WITH contact_entities AS (
  SELECT
    contact_id,
    name,
    ML.KNOWLEDGE_GRAPH_LOOKUP(STRUCT(name AS query)).entity_id AS kg_entity_id
  FROM crm.contacts
)
SELECT
  ARRAY_AGG(contact_id) AS likely_duplicates,
  kg_entity_id
FROM contact_entities
WHERE kg_entity_id IS NOT NULL
GROUP BY kg_entity_id
HAVING COUNT(*) > 1;

Rows that resolve to the same Knowledge Graph entity are likely the same person. The KG knows that “Bill Kennedy” the Go educator is a different entity than “Bill Kennedy” the politician; the lookup uses contextual signals you don’t have to engineer.

Why this is cheap

The Knowledge Graph is built-in. No per-row API call cost; the lookup is part of BigQuery’s billing (bytes scanned). For 1.2M rows the entity-resolution query ran in under a minute and cost a few dollars.

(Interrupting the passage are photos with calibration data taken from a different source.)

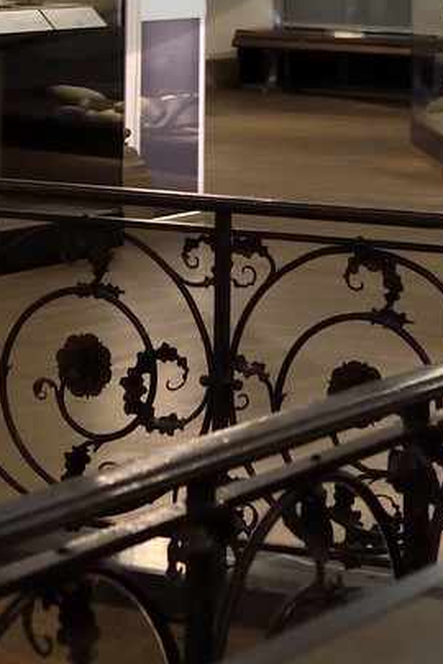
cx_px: -25
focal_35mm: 166
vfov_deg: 11.7
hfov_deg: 8.2
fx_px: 3064
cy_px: -436
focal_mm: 42
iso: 3200
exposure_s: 1/50
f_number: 5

The same workload via a third-party MDM tool would have cost 5-figures per month and taken weeks to set up.

What it can’t do

Resolve to private entities. The KG knows about public people, companies, places. It doesn’t know about your internal-only entities (an internal project code, a customer-specific term). For those you still need custom resolution.
Handle data quality issues. “B Kennedy” vs “Bill Kennedy” vs “William Kennedy” — the KG handles the synonymy; “Bil Kenedy” (typos) needs fuzzy match first.

The pattern that worked best: fuzzy match for typo normalisation → KG lookup for canonical resolution → manual review of the borderline cases.

Production result

For one Searce client (CRM consolidation across acquired companies), this pipeline collapsed three months of consulting work into a one-week engagement. Identified ~80K likely duplicates out of 1.2M contacts with ~96% precision. The remaining 4% went into a manual-review queue.

Cost: about ~$200 of BigQuery scan billing for the resolution pass. Compare to the ~$25K an MDM vendor was quoting.

For any team running customer data in BigQuery, this is a tool worth knowing.